Ordem de trabalho 1: Indique se cada afirmação está de acordo com o texto sobre a inteligência artificial na moda portuguesa, respondendo sim ou não e citando as palavras do texto que o decidem: (a) A Calvelex tem quatro décadas de atividade. (b) As duas empresas acompanhadas ocupam a mesma posição da cadeia. (c) A Smartex nasceu com foco tecnológico.
Ordem de trabalho 2: Escreva a continuação do texto sobre a inteligência artificial na moda portuguesa, a começar depois da última frase apresentada.

Excerto para ler:
Voltar | Inteligência Artificial, Dossier: Crescer a partir de Portugal

Portugal quer redesenhar o futuro da moda através da IA

por Gabriel Lagoa | 11 de Dezembro, 2025

Portugal começa a integrar inteligência artificial na indústria da moda, com empresas que testam novas formas de produção e maior transparência nas cadeias têxteis.

O setor têxtil português vive entre a força da tradição e a pressão para se adaptar a um mercado global onde a tecnologia marca o ritmo. No novo episódio da série The Next Big Idea, visitamos esse equilíbrio ao acompanhar duas empresas que ocupam posições diferentes da cadeia, mas que convergem num objetivo comum: criar processos mais transparentes e eficientes. A Calvelex, com quatro décadas de atividade, e a Smartex, que nasceu com foco tecnológico, ilustram como a inteligência artificial começa a alterar o modo como se produz e se pensa moda em Portugal.

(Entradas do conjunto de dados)
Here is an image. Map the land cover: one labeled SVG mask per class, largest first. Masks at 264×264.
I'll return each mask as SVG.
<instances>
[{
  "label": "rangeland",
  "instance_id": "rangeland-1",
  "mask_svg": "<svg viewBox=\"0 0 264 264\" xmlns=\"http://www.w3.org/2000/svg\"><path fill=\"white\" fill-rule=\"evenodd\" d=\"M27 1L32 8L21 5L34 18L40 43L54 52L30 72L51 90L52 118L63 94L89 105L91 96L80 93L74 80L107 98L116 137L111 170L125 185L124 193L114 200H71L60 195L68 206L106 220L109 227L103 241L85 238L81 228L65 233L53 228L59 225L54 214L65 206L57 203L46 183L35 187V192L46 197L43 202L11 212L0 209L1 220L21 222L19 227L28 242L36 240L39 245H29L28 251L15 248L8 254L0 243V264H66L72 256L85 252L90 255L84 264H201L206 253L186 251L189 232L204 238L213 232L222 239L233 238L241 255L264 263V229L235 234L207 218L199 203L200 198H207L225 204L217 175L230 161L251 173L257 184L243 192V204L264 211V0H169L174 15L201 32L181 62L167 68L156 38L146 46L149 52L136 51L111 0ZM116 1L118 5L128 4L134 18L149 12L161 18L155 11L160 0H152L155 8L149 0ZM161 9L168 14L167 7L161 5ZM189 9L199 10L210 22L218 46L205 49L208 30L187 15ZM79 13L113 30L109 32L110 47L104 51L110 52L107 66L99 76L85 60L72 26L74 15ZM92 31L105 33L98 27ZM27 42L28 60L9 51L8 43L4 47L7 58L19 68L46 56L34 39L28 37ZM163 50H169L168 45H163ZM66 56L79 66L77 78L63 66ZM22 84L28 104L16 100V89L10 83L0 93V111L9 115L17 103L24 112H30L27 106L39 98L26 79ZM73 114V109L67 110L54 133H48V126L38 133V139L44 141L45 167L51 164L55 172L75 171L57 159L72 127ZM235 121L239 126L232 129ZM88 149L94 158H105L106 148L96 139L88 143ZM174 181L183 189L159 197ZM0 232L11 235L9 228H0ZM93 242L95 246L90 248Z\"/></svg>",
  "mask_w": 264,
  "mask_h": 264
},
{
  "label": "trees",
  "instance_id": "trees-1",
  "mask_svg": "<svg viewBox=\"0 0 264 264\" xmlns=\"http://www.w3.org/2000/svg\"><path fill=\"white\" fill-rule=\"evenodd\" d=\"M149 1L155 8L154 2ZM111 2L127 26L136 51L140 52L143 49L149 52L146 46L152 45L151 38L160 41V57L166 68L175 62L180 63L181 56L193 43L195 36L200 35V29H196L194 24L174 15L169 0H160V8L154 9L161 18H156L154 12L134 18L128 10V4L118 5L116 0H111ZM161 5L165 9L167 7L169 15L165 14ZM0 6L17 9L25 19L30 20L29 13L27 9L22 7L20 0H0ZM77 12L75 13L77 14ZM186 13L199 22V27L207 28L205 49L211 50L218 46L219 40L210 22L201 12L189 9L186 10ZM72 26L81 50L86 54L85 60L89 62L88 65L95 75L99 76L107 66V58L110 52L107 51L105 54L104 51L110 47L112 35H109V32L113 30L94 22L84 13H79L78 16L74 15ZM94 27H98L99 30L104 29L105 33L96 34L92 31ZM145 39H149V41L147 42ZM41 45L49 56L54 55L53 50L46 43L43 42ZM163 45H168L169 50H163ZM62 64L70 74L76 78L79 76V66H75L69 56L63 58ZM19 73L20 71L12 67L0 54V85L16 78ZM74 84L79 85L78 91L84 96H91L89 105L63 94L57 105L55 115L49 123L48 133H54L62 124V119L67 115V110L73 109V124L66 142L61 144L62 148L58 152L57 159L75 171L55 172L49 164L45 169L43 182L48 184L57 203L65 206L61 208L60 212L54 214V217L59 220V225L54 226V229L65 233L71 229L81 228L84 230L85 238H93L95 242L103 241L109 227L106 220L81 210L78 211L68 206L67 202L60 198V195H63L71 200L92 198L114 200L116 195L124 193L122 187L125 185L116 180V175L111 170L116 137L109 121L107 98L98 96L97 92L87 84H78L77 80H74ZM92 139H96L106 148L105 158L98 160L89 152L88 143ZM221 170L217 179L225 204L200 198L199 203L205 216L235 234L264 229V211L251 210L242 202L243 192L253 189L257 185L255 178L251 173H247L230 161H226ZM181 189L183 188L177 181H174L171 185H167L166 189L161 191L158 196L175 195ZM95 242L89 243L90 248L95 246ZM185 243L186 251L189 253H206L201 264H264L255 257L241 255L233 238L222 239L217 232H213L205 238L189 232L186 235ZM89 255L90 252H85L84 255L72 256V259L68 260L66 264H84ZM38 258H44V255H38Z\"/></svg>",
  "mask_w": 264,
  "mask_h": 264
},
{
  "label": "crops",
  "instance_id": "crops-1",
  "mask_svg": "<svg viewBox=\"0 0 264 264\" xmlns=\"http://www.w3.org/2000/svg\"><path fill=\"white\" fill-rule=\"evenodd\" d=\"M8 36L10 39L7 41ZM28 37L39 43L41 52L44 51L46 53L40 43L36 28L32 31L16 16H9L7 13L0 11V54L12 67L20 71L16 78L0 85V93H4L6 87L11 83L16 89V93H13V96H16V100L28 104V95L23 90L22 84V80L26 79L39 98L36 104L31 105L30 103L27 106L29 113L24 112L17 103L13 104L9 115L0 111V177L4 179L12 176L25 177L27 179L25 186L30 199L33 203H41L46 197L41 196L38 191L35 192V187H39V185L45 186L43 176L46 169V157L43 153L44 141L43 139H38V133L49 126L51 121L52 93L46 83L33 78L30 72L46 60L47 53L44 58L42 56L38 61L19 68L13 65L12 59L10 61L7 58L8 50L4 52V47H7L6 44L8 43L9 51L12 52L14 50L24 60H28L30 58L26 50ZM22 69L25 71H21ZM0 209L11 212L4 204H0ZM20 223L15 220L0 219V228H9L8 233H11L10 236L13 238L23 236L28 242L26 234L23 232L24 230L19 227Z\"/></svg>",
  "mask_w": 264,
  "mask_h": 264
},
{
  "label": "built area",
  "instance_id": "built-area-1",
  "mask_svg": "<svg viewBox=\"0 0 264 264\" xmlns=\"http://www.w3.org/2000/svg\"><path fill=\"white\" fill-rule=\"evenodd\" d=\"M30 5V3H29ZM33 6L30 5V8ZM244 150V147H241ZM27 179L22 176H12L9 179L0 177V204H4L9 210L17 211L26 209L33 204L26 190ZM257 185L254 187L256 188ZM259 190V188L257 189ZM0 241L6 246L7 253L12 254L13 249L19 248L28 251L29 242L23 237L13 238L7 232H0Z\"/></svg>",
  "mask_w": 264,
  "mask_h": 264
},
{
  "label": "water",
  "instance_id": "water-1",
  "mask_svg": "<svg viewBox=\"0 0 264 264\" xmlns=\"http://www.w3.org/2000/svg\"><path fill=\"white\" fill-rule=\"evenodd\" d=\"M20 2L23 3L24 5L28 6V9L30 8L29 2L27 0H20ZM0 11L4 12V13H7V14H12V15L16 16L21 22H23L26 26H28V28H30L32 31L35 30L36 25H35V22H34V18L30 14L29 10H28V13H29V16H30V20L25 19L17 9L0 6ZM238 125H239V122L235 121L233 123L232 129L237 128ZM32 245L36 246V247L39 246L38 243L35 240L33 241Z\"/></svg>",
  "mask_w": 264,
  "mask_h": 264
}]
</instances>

Resposta ao exercício 1:
(a) Sim: «A Calvelex, com quatro décadas de atividade».
(b) Não: «duas empresas que ocupam posições diferentes da cadeia».
(c) Sim: «a Smartex, que nasceu com foco tecnológico».

Resposta ao exercício 2:
A Calvelex cresceu ligada ao saber de alfaiataria que atravessa gerações na família de César Araújo. A empresa produz peças para marcas internacionais e construiu ferramentas próprias para organizar o conhecimento acumulado. Uma delas é a fabrics4fashion, uma tecidoteca com mais de 40 mil referências. Outra é a plataforma calvelex.net, que reúne mais de 110 mil fittings. O próximo passo passa por cruzar estas bases de dados com sistemas de inteligência artificial. A ambição é transformar processos que ainda dependem de práticas tradicionais e criar caminhos que facilitem escolhas de materiais e modelos.

Reduzir os defeitos e aumentar a rastreabilidade

A Smartex olha para a mesma indústria a partir da fábrica e tenta resolver um problema global: o desperdício que resulta de falhas de produção e da inexistência de mecanismos de controlo que permitam acompanhar cada etapa. Com recurso à tecnologia da Smartex, os equipamentos das fábricas usam câmaras e sensores que identificam defeitos através de modelos de IA capazes de se adaptar a critérios diferentes de cada marca.

O objetivo é reduzir perdas, tornar a produção rastreável e permitir decisões baseadas em dados. Como explica o presidente da startup, Gilberto Loureiro, mesmo as grandes empresas internacionais podem desconhecer onde parte da sua roupa é produzida, o que revela a fragilidade das cadeias de fornecimento atuais.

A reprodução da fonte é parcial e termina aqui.